PROBLEM DESCRIPTION: Copy out all the lines of the data precisely, omitting any pictures.

── EXCERPTED RECORDS ──

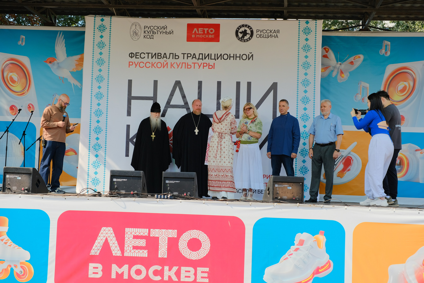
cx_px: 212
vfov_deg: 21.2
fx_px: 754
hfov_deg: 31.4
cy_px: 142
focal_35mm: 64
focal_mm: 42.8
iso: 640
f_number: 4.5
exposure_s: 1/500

───

ANSWER TO THIS EXERCISE:
cx_px: 212
vfov_deg: 21.2
fx_px: 754
hfov_deg: 31.4
cy_px: 142
focal_35mm: 64
focal_mm: 42.8
iso: 640
f_number: 4.5
exposure_s: 1/500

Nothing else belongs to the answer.